Лунин был краснолиц, сед, неуверен в себе и суетлив. Вызвал секретаршу, попросил два стакана чаю. Через минуту опять вызвал, велел узнать, на месте ли Боря Шаин — заведующий рабочим отделом. Не усидев, побежал следом, оставив Костю в кабинете одного. Костя никогда бы не подумал, что Лунин и отец ровесники. Выглядел Лунин глубоким стариком. Красное подвижное лицо сходилось и разъезжалось, как гармонь. Но Лунин искренне хотел помочь ему, это Костя почувствовал. Как и то, что власть Лунина, несмотря на внушительную должность — заместитель главного редактора, — в редакции невелика. Из окна Костя видел другое крыло здания. В коридоре у окна секретарша о чём-то оживлённо болтала с подругой, попыхивала сигаретой. Она явно не спешила выполнять распоряжение начальника насчёт чая, узнавать, на месте ли Боря Шаин.

Через полчаса примерно выяснилось, что Бори Шаина на месте нет. С Костей побеседовал другой человек. На фирменном бланке ему отпечатали «поручение», поставили печать. «Поезжай прямо сейчас, — посоветовал Лунин, — сделаешь к концу недели, сразу поставлю в номер».

Косте показалось, на заводе его не приняли всерьёз. Но это не смутило. Едва приблизившись к красным кирпичным корпусам, ступив под высокую застеклённую крышу инструментального цеха, он уже знал, как и про что писать. Из восьми членов комсомольско-молодёжной бригады — на месте оказалось четверо. Двое возили навоз в подшефном совхозе. Один сломал руку. («На производстве?» — «Ага, на производстве… Подрался в общаге, козёл!») Ещё один просто сегодня не пришёл. («Нажрался, поди, вчера, а мы тут за него отдувайся! Хоть бы позвонил, сволочь!») Не повезло и с бригадиром. Он должен был выйти из отпуска на следующей неделе. Ждать Костя, естественно, не мог. На заводской улице он наткнулся на стенд с фотографиями передовиков. Там была и фотография отсутствующего бригадира — Вахутина. Он смотрел угрюмо, губы стянуты в нитку, на щеках желваки. Костя не удивился бы, увидев такую фотографию на ином — милицейском стенде. Вахутин, стало быть, был не только надёжен, немногословен, но ещё и сердит, отечески сердит. «Потомственный рабочий, — решил Костя, — справедливость в крови!» Образ бригадира сделался совершенно ясен.

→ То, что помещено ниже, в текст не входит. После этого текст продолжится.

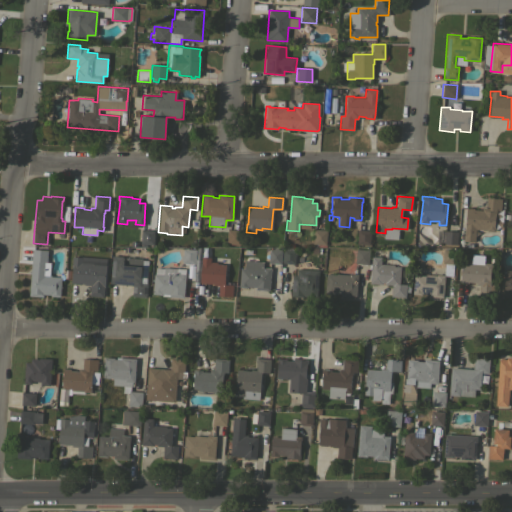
[(473,208),(473,209),(482,210),(482,207),(486,207),(486,197),(501,198),(500,210),(496,210),(496,213),(495,213),(494,226),(495,226),(494,231),(486,230),(475,229),(474,241),(463,240),(464,225),(465,225),(466,207),(473,208)]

Костя купил в киоске несколько номеров лунинского журнала, почитал, как там пишут на подобные темы. Писали, по мнению Кости, превосходно. Впрочем, такова была особенность типографского на мелованных страницах слова — выглядеть превосходно. Это, казалось, и есть истина. Ни убавить, ни прибавить.

На следующий день Костя отнёс материал Лунину. Тот похвалил за оперативность, сказал, что быстро прочтёт, передаст в отдел, позвонит Косте. Костя возгордился, уже и заместитель редактора звонит ему домой! «Можно сделать неплохой снимок сверху, — заметил он, — там красивый вид на цех». Лунин посмотрел на часы: «Ты извини, у нас сейчас редколлегия».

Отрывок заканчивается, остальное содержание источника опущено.